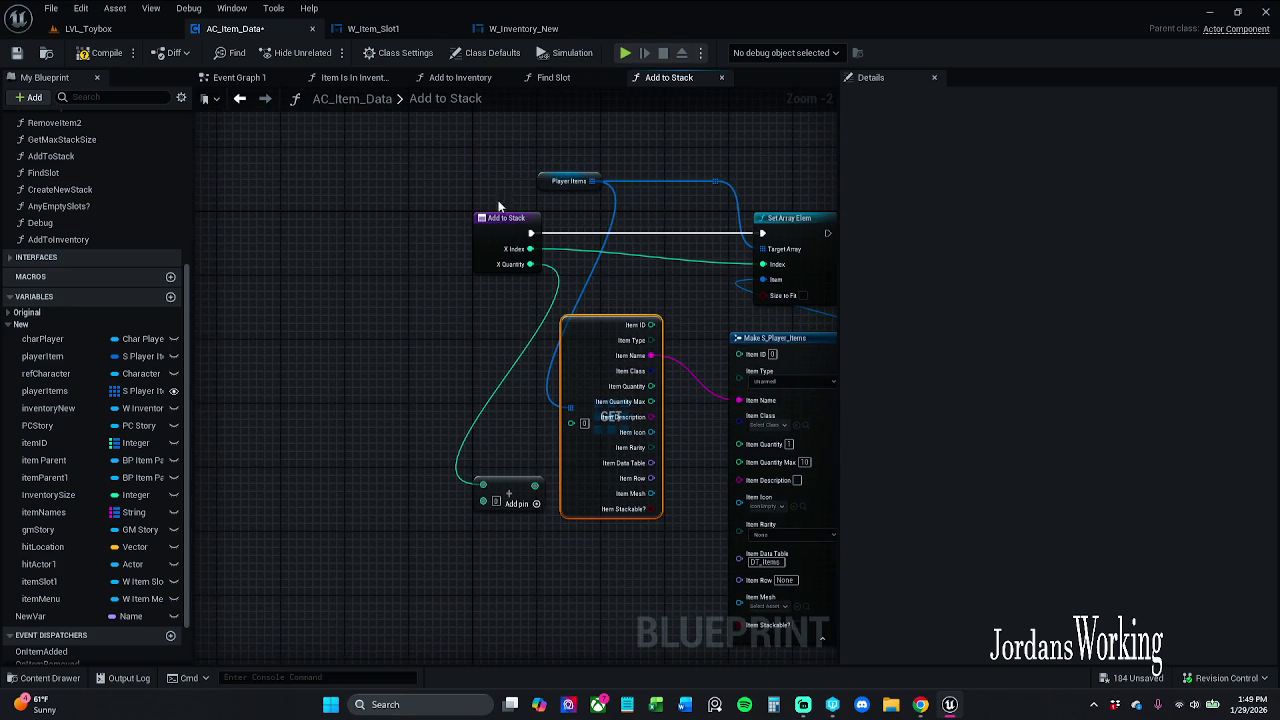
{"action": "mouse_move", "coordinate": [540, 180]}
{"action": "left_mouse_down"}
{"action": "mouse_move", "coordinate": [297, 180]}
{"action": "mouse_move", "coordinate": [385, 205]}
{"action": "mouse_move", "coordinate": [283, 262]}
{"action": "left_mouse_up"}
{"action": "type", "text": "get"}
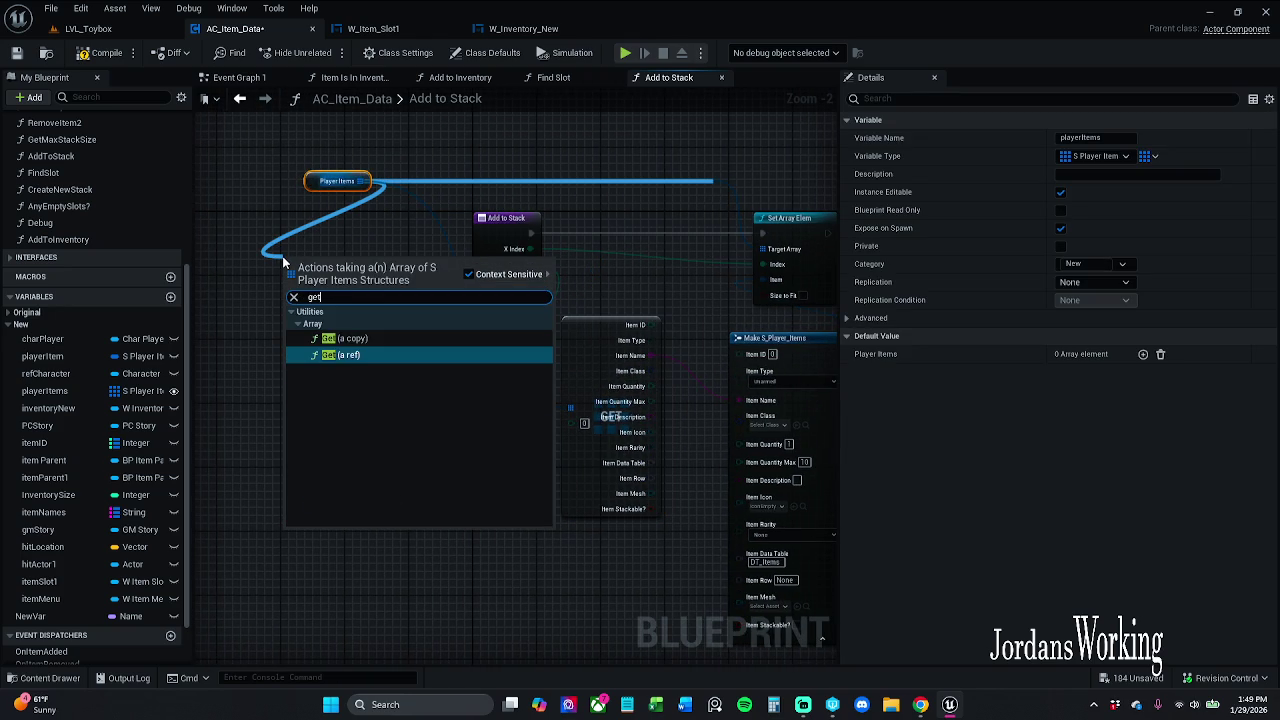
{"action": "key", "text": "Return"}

* [ACTIVITY] Would you output all of the entries above exactly, keeping the pictures out?

* [TASK RESULT]
{"action": "mouse_move", "coordinate": [540, 180]}
{"action": "left_mouse_down"}
{"action": "mouse_move", "coordinate": [297, 180]}
{"action": "mouse_move", "coordinate": [385, 205]}
{"action": "mouse_move", "coordinate": [283, 262]}
{"action": "left_mouse_up"}
{"action": "type", "text": "get"}
{"action": "key", "text": "Return"}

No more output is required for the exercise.